Passage –
******

Replacements is notorious for offering next to nothing to the sellers, but of course, it pays to check. 

Absolute truth.  I have a bunch of my grandmother's collectibles that I was looking to sell.  They are selling them for about $200 apiece on their website, but they offered me between $10 and $20 each when contacted them.

Are they actually "selling" or are they simply sitting there, listed but not moving? Once produced, a listing up on the Replacements sites costs them very little.

I'm lucky to have a China Finder business near my neighborhood and when I was decluttering some years ago I took in a bunch of china ware. He didn't want the antique pieces because it doesn't sell. It was this particular pattern that is not popular. Of the thousands of china patterns produced over the centuries, only a few are very collectible. But, he took all of my contemporary dinnerware which admittedly was very expensive when I bought it, and it's still being collected. I've seen it used in at least 2 films.

These are just random observations about old china and tableware, it's one of my collecting interests. When I get rid of stuff, I'm more interested in placing it in the hands of someone who wants it than I am in getting money out of it. I inherited a pre-war punch bowl set from my mom and I didn't want it, yet I felt responsible for disposing of it responsibly. I took it to my friend who runs an antique store and told her that I didn't think it was worth much because people just do NOT use punch bowls any more. She managed to sell it for $250+ BUT it sat in her shop for a year and she is always a very beautiful and skilled saleswoman. So it's not as though she had no investment in it, she paid for real estate costs to house it before it sold. We split the profits.

I have about 50 pieces of Victorian flow blue china which has always been a strong collectible. Yet, in recent 15 years, prices have gone way down. Victoriana is out, it's not very popular. But that's fine with me because I've always loved flow blue and I collected it for the fun of it, and when I have to get rid of it I'm sure that I'll get "pennies on the dollar" because I'm not a retailer.

******

Study material –
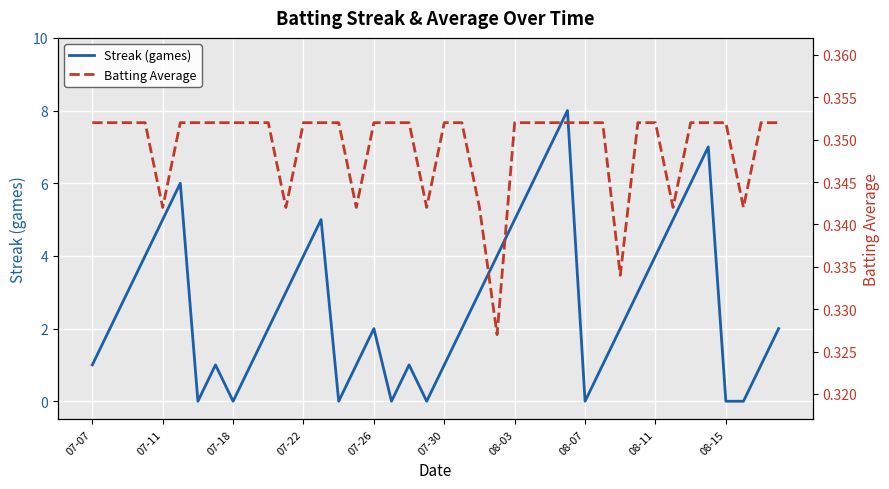

The value of Streak (games) at 08-11 is 4. True or false?

True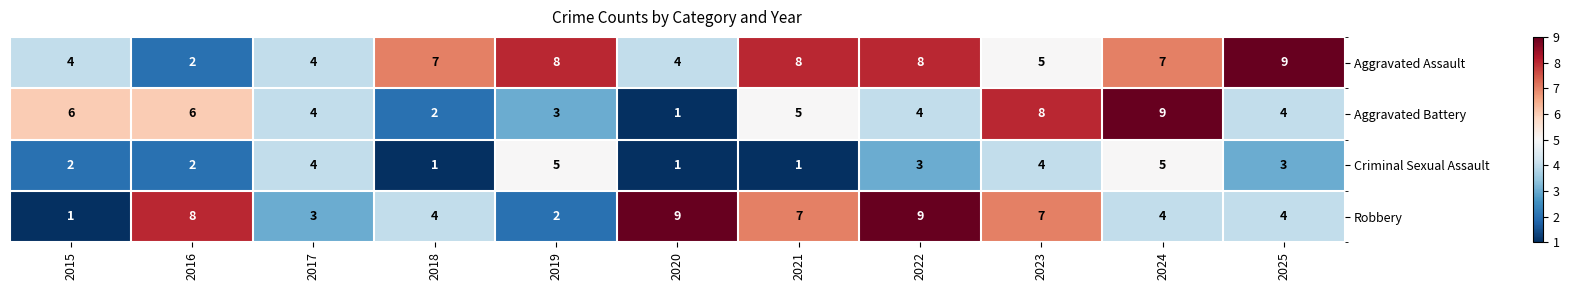

Between 2019 and 2020, which series saw the biggest shift?

Robbery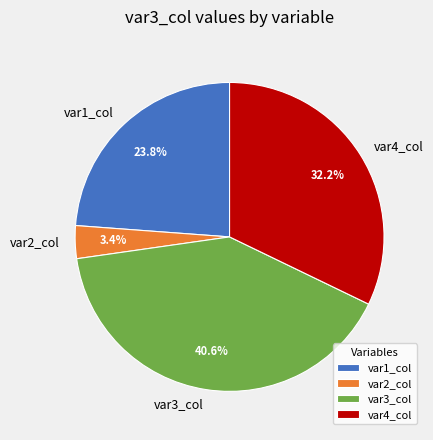

The var3_col slice represents 53% of the pie. True or false?

False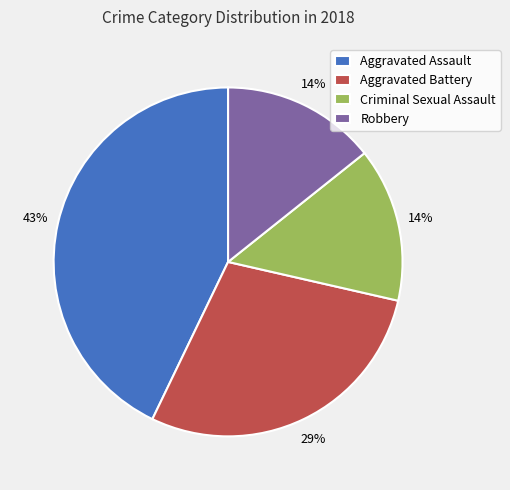

How many segments does this pie chart have?

4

******

What is required –
Copy the passage about selling old china word for word, from "Absolute truth.  I" up to and including "them very little.".

Solution –
Absolute truth.  I have a bunch of my grandmother's collectibles that I was looking to sell.  They are selling them for about $200 apiece on their website, but they offered me between $10 and $20 each when contacted them.

Are they actually "selling" or are they simply sitting there, listed but not moving? Once produced, a listing up on the Replacements sites costs them very little.